▶ THE DATA
⟨
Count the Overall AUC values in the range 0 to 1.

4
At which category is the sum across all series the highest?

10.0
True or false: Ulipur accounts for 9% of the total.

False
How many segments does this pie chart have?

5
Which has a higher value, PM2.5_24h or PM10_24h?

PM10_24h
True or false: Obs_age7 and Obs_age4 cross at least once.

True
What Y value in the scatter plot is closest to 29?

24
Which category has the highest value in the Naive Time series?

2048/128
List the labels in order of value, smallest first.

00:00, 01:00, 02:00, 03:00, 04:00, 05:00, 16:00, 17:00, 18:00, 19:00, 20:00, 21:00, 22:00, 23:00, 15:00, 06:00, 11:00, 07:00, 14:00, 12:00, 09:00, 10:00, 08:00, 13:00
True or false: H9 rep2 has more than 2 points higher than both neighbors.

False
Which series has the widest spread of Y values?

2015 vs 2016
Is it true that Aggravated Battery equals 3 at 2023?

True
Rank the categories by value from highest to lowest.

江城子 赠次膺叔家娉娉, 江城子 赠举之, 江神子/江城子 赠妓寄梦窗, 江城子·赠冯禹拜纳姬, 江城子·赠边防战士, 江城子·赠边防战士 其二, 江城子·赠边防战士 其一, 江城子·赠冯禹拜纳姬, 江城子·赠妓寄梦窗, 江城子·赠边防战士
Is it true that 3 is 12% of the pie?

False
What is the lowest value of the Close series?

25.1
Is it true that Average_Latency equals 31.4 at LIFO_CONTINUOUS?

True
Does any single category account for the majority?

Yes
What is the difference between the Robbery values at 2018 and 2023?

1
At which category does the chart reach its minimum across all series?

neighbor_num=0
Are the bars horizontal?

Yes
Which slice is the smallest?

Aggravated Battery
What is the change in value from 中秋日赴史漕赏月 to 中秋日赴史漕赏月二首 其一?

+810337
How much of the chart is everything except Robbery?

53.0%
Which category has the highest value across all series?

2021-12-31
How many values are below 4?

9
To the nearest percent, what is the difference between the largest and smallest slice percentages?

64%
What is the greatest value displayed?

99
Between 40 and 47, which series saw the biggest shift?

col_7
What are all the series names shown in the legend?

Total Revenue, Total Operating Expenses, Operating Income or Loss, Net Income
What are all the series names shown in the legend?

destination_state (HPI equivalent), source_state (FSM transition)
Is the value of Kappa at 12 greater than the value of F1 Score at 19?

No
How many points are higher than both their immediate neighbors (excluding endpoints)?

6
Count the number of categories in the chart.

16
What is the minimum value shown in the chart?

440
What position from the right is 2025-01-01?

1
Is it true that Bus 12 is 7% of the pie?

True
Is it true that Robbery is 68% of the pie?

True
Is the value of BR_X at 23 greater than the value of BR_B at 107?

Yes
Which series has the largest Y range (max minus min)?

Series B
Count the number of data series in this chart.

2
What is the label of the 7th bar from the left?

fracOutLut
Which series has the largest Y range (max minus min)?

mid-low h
⟩
▶ WORK TO COMPLETE
Render each line of the records above as a JSON list of strings, with one string per line and blank lines omitted.

▶ EXERCISE ANSWER
[
  "Count the Overall AUC values in the range 0 to 1.",
  "4",
  "At which category is the sum across all series the highest?",
  "10.0",
  "True or false: Ulipur accounts for 9% of the total.",
  "False",
  "How many segments does this pie chart have?",
  "5",
  "Which has a higher value, PM2.5_24h or PM10_24h?",
  "PM10_24h",
  "True or false: Obs_age7 and Obs_age4 cross at least once.",
  "True",
  "What Y value in the scatter plot is closest to 29?",
  "24",
  "Which category has the highest value in the Naive Time series?",
  "2048/128",
  "List the labels in order of value, smallest first.",
  "00:00, 01:00, 02:00, 03:00, 04:00, 05:00, 16:00, 17:00, 18:00, 19:00, 20:00, 21:00, 22:00, 23:00, 15:00, 06:00, 11:00, 07:00, 14:00, 12:00, 09:00, 10:00, 08:00, 13:00",
  "True or false: H9 rep2 has more than 2 points higher than both neighbors.",
  "False",
  "Which series has the widest spread of Y values?",
  "2015 vs 2016",
  "Is it true that Aggravated Battery equals 3 at 2023?",
  "True",
  "Rank the categories by value from highest to lowest.",
  "江城子 赠次膺叔家娉娉, 江城子 赠举之, 江神子/江城子 赠妓寄梦窗, 江城子·赠冯禹拜纳姬, 江城子·赠边防战士, 江城子·赠边防战士 其二, 江城子·赠边防战士 其一, 江城子·赠冯禹拜纳姬, 江城子·赠妓寄梦窗, 江城子·赠边防战士",
  "Is it true that 3 is 12% of the pie?",
  "False",
  "What is the lowest value of the Close series?",
  "25.1",
  "Is it true that Average_Latency equals 31.4 at LIFO_CONTINUOUS?",
  "True",
  "Does any single category account for the majority?",
  "Yes",
  "What is the difference between the Robbery values at 2018 and 2023?",
  "1",
  "At which category does the chart reach its minimum across all series?",
  "neighbor_num=0",
  "Are the bars horizontal?",
  "Yes",
  "Which slice is the smallest?",
  "Aggravated Battery",
  "What is the change in value from 中秋日赴史漕赏月 to 中秋日赴史漕赏月二首 其一?",
  "+810337",
  "How much of the chart is everything except Robbery?",
  "53.0%",
  "Which category has the highest value across all series?",
  "2021-12-31",
  "How many values are below 4?",
  "9",
  "To the nearest percent, what is the difference between the largest and smallest slice percentages?",
  "64%",
  "What is the greatest value displayed?",
  "99",
  "Between 40 and 47, which series saw the biggest shift?",
  "col_7",
  "What are all the series names shown in the legend?",
  "Total Revenue, Total Operating Expenses, Operating Income or Loss, Net Income",
  "What are all the series names shown in the legend?",
  "destination_state (HPI equivalent), source_state (FSM transition)",
  "Is the value of Kappa at 12 greater than the value of F1 Score at 19?",
  "No",
  "How many points are higher than both their immediate neighbors (excluding endpoints)?",
  "6",
  "Count the number of categories in the chart.",
  "16",
  "What is the minimum value shown in the chart?",
  "440",
  "What position from the right is 2025-01-01?",
  "1",
  "Is it true that Bus 12 is 7% of the pie?",
  "True",
  "Is it true that Robbery is 68% of the pie?",
  "True",
  "Is the value of BR_X at 23 greater than the value of BR_B at 107?",
  "Yes",
  "Which series has the largest Y range (max minus min)?",
  "Series B",
  "Count the number of data series in this chart.",
  "2",
  "What is the label of the 7th bar from the left?",
  "fracOutLut",
  "Which series has the largest Y range (max minus min)?",
  "mid-low h"
]